• Year-end target for S&P 500 remains at 2,850
  • Under certain circumstances, it could be as high as 3,150
  • Five stocks could deliver sales growth of more than 25%

According to Goldman Sachs, US stock markets will not make any strong movements between now and December, but many of the company’s clients expect an upsurge in the S&P 500.

The firm stated that corporate earnings for Q2 2018 were remarkable, with earnings per share growing by 25% year over year and a 12% increase in sales.

Goldman Sachs Chief US Equity Strategist David Kostin issued a note on Friday saying: “Investors remain concerned about trade and tariffs. However, we were surprised this week when several investors actually struck a different chord, positing optimistic scenarios relative to our starting forecast.”

He confirmed that for the S&P 500, his end-2018 target of 2,850 remained unchanged. This would represent a further 0.6% growth since Friday’s close.
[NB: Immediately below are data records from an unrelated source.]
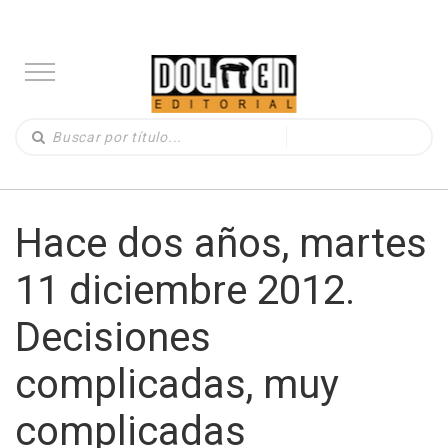
Hace dos años, martes
11 diciembre 2012.
Decisiones
complicadas, muy
complicadas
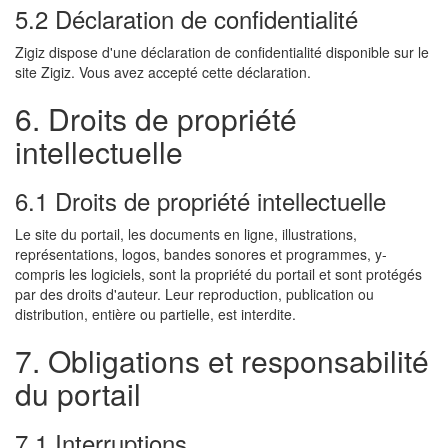
5.2 Déclaration de confidentialité
Zigiz dispose d'une déclaration de confidentialité disponible sur le
site Zigiz. Vous avez accepté cette déclaration.
6. Droits de propriété
intellectuelle
6.1 Droits de propriété intellectuelle
Le site du portail, les documents en ligne, illustrations,
représentations, logos, bandes sonores et programmes, y-
compris les logiciels, sont la propriété du portail et sont protégés
par des droits d'auteur. Leur reproduction, publication ou
distribution, entière ou partielle, est interdite.
7. Obligations et responsabilité
du portail
7.1 Interruptions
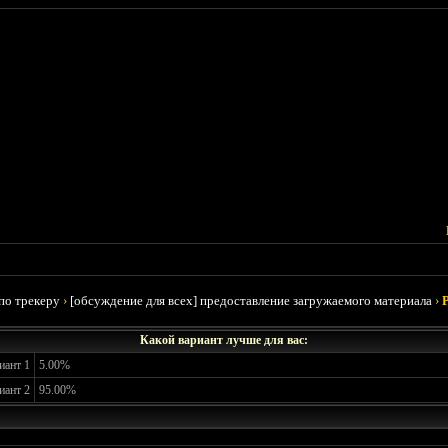
по трекеру
›
[обсуждение для всех] предоставление загружаемого материала
›
Какой вариант лучше для вас:
иант 1
5.00%
иант 2
95.00%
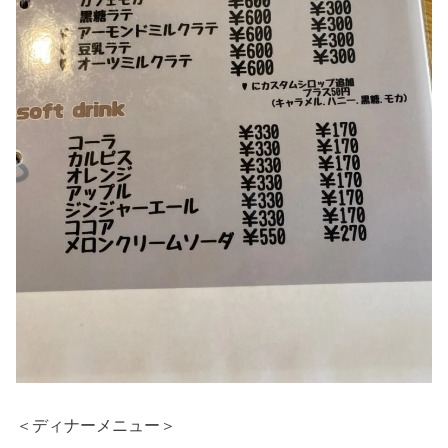
＜ディナーメニュー＞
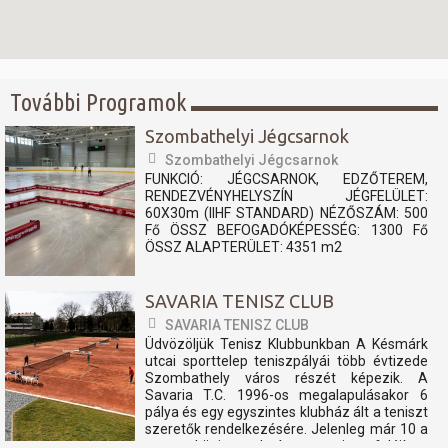
További Programok
Szombathelyi Jégcsarnok
Szombathelyi Jégcsarnok
FUNKCIÓ: JÉGCSARNOK, EDZŐTEREM,
RENDEZVÉNYHELYSZÍN JÉGFELÜLET:
60X30m (IIHF STANDARD) NÉZŐSZÁM: 500
Fő ÖSSZ BEFOGADÓKÉPESSÉG: 1300 Fő
ÖSSZ ALAPTERÜLET: 4351 m2
SAVARIA TENISZ CLUB
SAVARIA TENISZ CLUB
Üdvözöljük Tenisz Klubbunkban A Késmárk
utcai sporttelep teniszpályái több évtizede
Szombathely város részét képezik. A
Savaria T.C. 1996-os megalapulásakor 6
pálya és egy egyszintes klubház ált a teniszt
szeretők rendelkezésére. Jelenleg már 10 a
nemzetközi szabvány szerint felújított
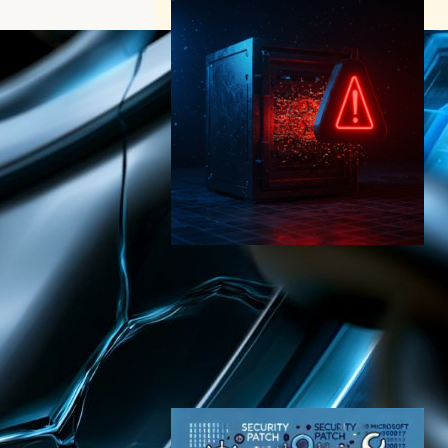
Commvault脆弱性CVE-
2025-34028：最大深刻度の
RCE脆弱性がCISA KEVに追
加、緊急対応が必要
サイバーセキュリティニュース
2025年5月6日12:23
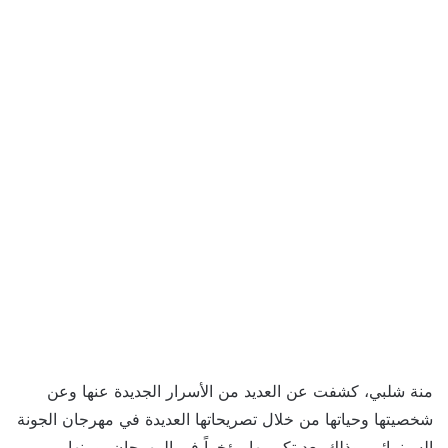
منة شلبي، كشفت عن العديد من الأسرار الجديدة عنها وعن
شخصيتها وحياتها من خلال تصريحاتها العديدة في مهرجان الجونة
السينمائي، وذلك بعد تكريمها مؤخراً في المهرجان، ومنها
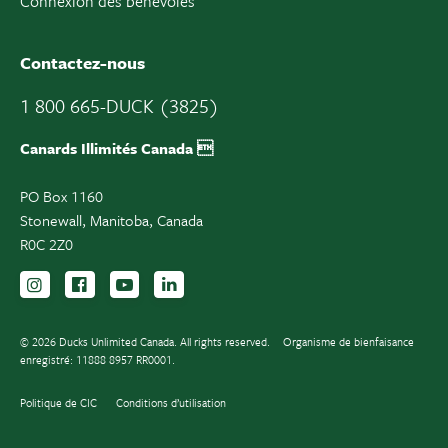
Connexion des bénévoles
Contactez-nous
1 800 665-DUCK (3825)
Canards Illimités Canada 
PO Box 1160
Stonewall, Manitoba, Canada
R0C 2Z0
Suivez-nous sur Instagram
Suivez-nous sur Facebook
Inscrivez-vous sur YouTube
Suivez-nous sur LinkedIn
© 2026 Ducks Unlimited Canada. All rights reserved.
Organisme de bienfaisance
enregistré: 11888 8957 RR0001.
Politique de CIC
Conditions d’utilisation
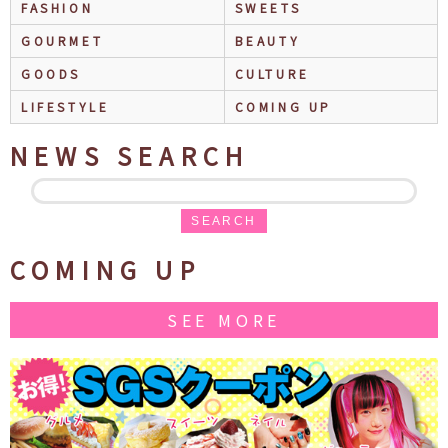
FASHION
SWEETS
GOURMET
BEAUTY
GOODS
CULTURE
LIFESTYLE
COMING UP
NEWS SEARCH
SEARCH
COMING UP
SEE MORE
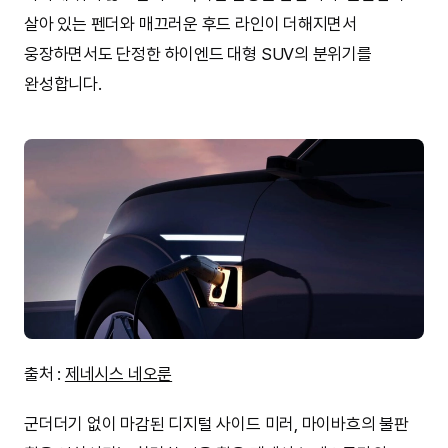
살아 있는 펜더와 매끄러운 후드 라인이 더해지면서
웅장하면서도 단정한 하이엔드 대형 SUV의 분위기를
완성합니다.
출처 :
제네시스 네오룬
군더더기 없이 마감된 디지털 사이드 미러, 마이바흐의 불판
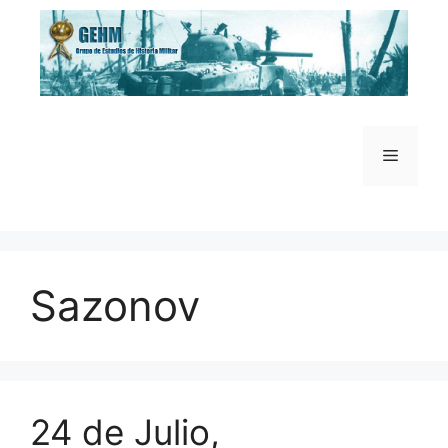
Saltar
al
contenido
Menú
Sazonov
24 de Julio,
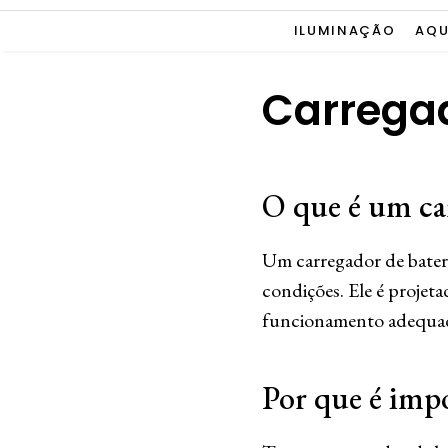
ILUMINAÇÃO
AQU
Carregad
O que é um car
Um carregador de bateri
condições. Ele é projeta
funcionamento adequado
Por que é impo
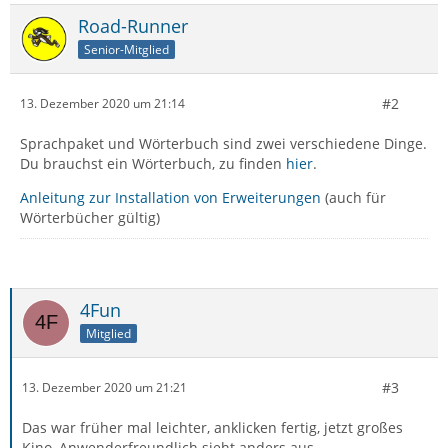
Road-Runner
Senior-Mitglied
#2
13. Dezember 2020 um 21:14
Sprachpaket und Wörterbuch sind zwei verschiedene Dinge.
Du brauchst ein Wörterbuch, zu finden
hier
.
Anleitung zur Installation von Erweiterungen
(auch für
Wörterbücher gültig)
4Fun
Mitglied
#3
13. Dezember 2020 um 21:21
Das war früher mal leichter, anklicken fertig, jetzt großes
Kino, Anwenderfreundlich sieht anders aus.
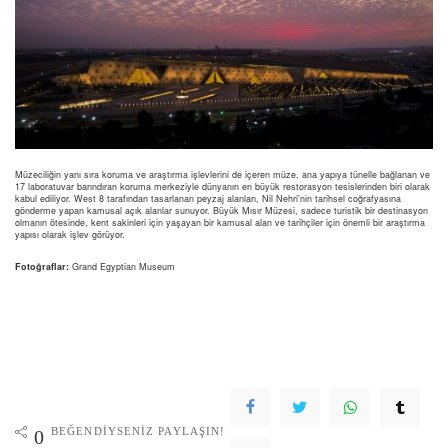
Müzeciliğin yanı sıra koruma ve araştırma işlevlerini de içeren müze, ana yapıya tünelle bağlanan ve
17 laboratuvar barındıran koruma merkeziyle dünyanın en büyük restorasyon tesislerinden biri olarak
kabul ediliyor. West 8 tarafından tasarlanan peyzaj alanları, Nil Nehri’nin tarihsel coğrafyasına
gönderme yapan kamusal açık alanlar sunuyor. Büyük Mısır Müzesi, sadece turistik bir destinasyon
olmanın ötesinde, kent sakinleri için yaşayan bir kamusal alan ve tarihçiler için önemli bir araştırma
yapısı olarak işlev görüyor.
Fotoğraflar:
Grand Egyptian Museum
BEĞENDIYSENIZ PAYLAŞIN!
0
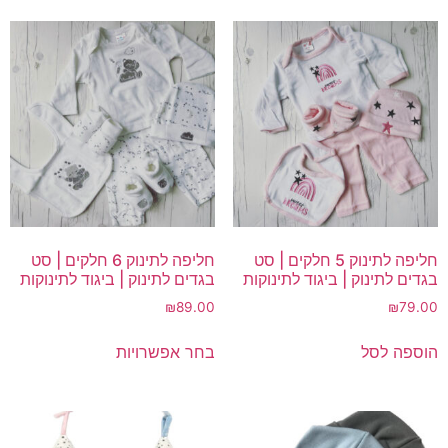
מספר
סוגים.
סוגים.
ניתן
ניתן
לבחור
לבחור
את
את
האפשרויות
האפשרויות
בעמוד
בעמוד
המוצר
המוצר
חליפה לתינוק 5 חלקים | סט
חליפה לתינוק 6 חלקים | סט
בגדים לתינוק | ביגוד לתינוקות
בגדים לתינוק | ביגוד לתינוקות
₪
89.00
₪
79.00
למוצר
הוספה לסל
בחר אפשרויות
זה
יש
מספר
סוגים.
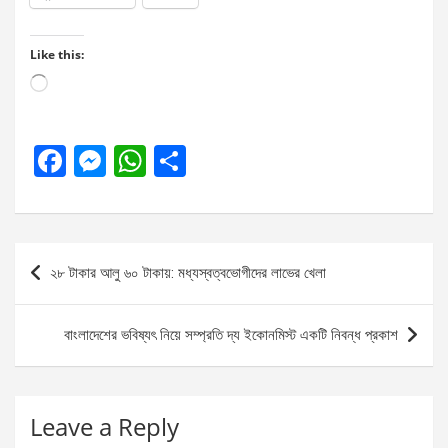
Like this:
Loading…
F
M
W
S
a
es
h
h
ce
se
at
ar
b
n
s
e
Post
২৮ টাকার আলু ৬০ টাকায়: মধ্যস্বত্বভোগীদের লাভের খেলা
o
g
A
navigation
o
er
p
বাংলাদেশের ভবিষ্যৎ নিয়ে সম্প্রতি দ্য ইকোনমিস্ট একটি নিবন্ধ প্রকাশ
k
p
Leave a Reply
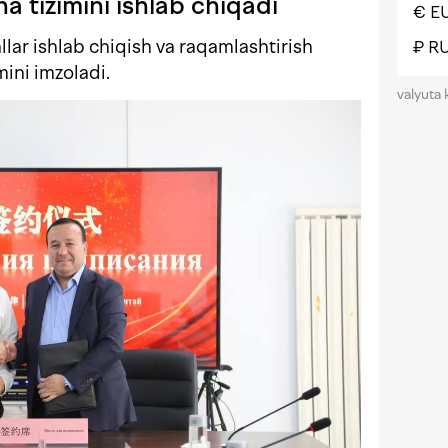
a tizimini ishlab chiqadi
€ E
lar ishlab chiqish va raqamlashtirish
₽ R
mini imzoladi.
valyuta 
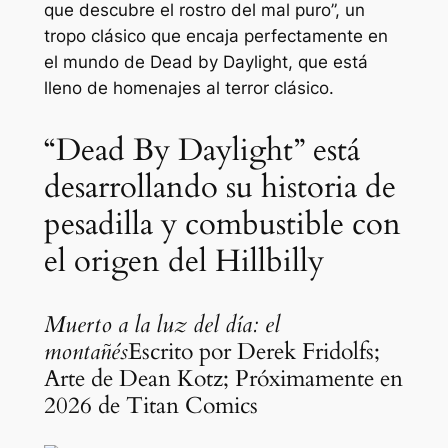
que descubre el rostro del mal puro
”, un
tropo clásico que encaja perfectamente en
el mundo de Dead by Daylight, que está
lleno de homenajes al terror clásico.
“Dead By Daylight” está
desarrollando su historia de
pesadilla y combustible con
el origen del Hillbilly
Muerto a la luz del día: el
montañés
Escrito por Derek Fridolfs;
Arte de Dean Kotz; Próximamente en
2026 de Titan Comics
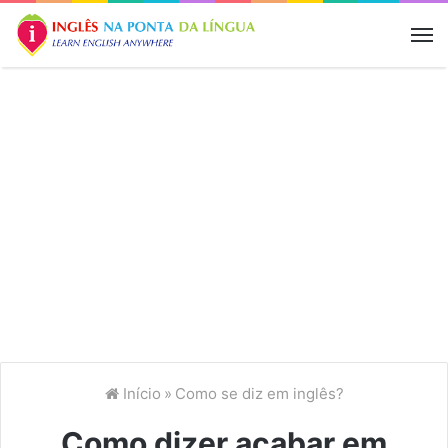
M
Início
»
Como se diz em inglês?
Como dizer acabar em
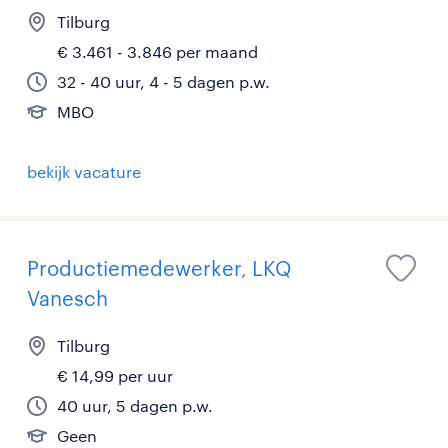
Tilburg
€ 3.461 - 3.846 per maand
32 - 40 uur, 4 - 5 dagen p.w.
MBO
bekijk vacature
Productiemedewerker, LKQ
Vanesch
Tilburg
€ 14,99 per uur
40 uur, 5 dagen p.w.
Geen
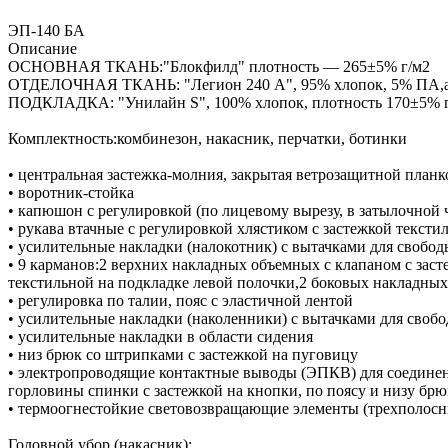
ЭП-140 БА
Описание
ОСНОВНАЯ ТКАНЬ:"Блокфилд" плотность — 265±5% г/м2
ОТДЕЛОЧНАЯ ТКАНЬ: "Легион 240 А", 95% хлопок, 5% ПА,а
ПОДКЛАДКА: "Унилайн S", 100% хлопок, плотность 170±5% 
Комплектность:комбинезон, накасник, перчатки, ботинки
• центральная застежка-молния, закрытая ветрозащитной планк
• воротник-стойка
• капюшон с регулировкой (по лицевому вырезу, в затылочной 
• рукава втачные с регулировкой хлястиком с застежкой тексти
• усилительные накладки (налокотник) с вытачками для свобо
• 9 карманов:2 верхних накладных объемных с клапаном с зас
текстильной на подкладке левой полочки,2 боковых накладных
• регулировка по талии, пояс с эластичной лентой
• усилительные накладки (наколенники) с вытачками для своб
• усилительные накладки в области сидения
• низ брюк со штрипками с застежкой на пуговицу
• электропроводящие контактные выводы (ЭПКВ) для соединени
горловины спинки с застежкой на кнопки, по поясу и низу брю
• термоогнестойкие световозвращающие элементы (трехполосны
Головной убор (накасник):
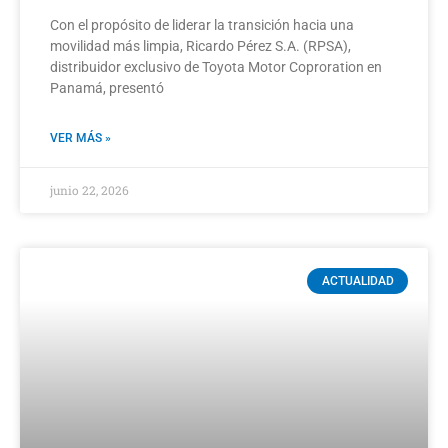
Con el propósito de liderar la transición hacia una
movilidad más limpia, Ricardo Pérez S.A. (RPSA),
distribuidor exclusivo de Toyota Motor Coproration en
Panamá, presentó
VER MÁS »
junio 22, 2026
ACTUALIDAD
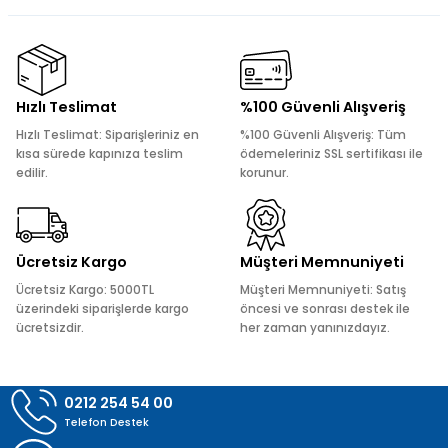
konularda yetersiz gördüğünüz noktaları öneri formunu
kullanarak tarafımıza iletebilirsiniz.
Görüş ve önerileriniz için teşekkür ederiz.
Ürün resmi kalitesiz, bozuk veya görüntülenemiyor.
Hızlı Teslimat
%100 Güvenli Alışveriş
Ürün açıklamasında eksik bilgiler bulunuyor.
Hızlı Teslimat: Siparişleriniz en
%100 Güvenli Alışveriş: Tüm
Ürün bilgilerinde hatalar bulunuyor.
kısa sürede kapınıza teslim
ödemeleriniz SSL sertifikası ile
edilir.
korunur.
Ürün fiyatı diğer sitelerden daha pahalı.
Bu ürüne benzer farklı alternatifler olmalı.
Ücretsiz Kargo
Müşteri Memnuniyeti
Ücretsiz Kargo: 5000TL
Müşteri Memnuniyeti: Satış
üzerindeki siparişlerde kargo
öncesi ve sonrası destek ile
ücretsizdir.
her zaman yanınızdayız.
Gönder
0212 254 54 00
Telefon Destek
Kostin examined the possible outcomes if the Fed stops increasing rates after two or three more hikes, trade tensions recede, and growth continues to increase. In such a scenario, he estimates that earnings per share for the S&P 500 would increase by 3% next year to $175.

A lower-than-expected Treasury yield would support a market price-to-earnings ratio of 18 times, which could lead to an end-2018 target of $3,150 for the S&P 500; that is 11% above Friday’s closing levels.

Even without a dramatic strengthening of the stock market, Goldman Sachs had advice for its clients on how to outperform the market in a neutral environment: concentrate on shares that offer the fastest top-line growth.

Their sector-neutral list of S&P 500 shares with the highest expected 2019 sales growth has outperformed the S&P 500 by 3 percentage points in 2018.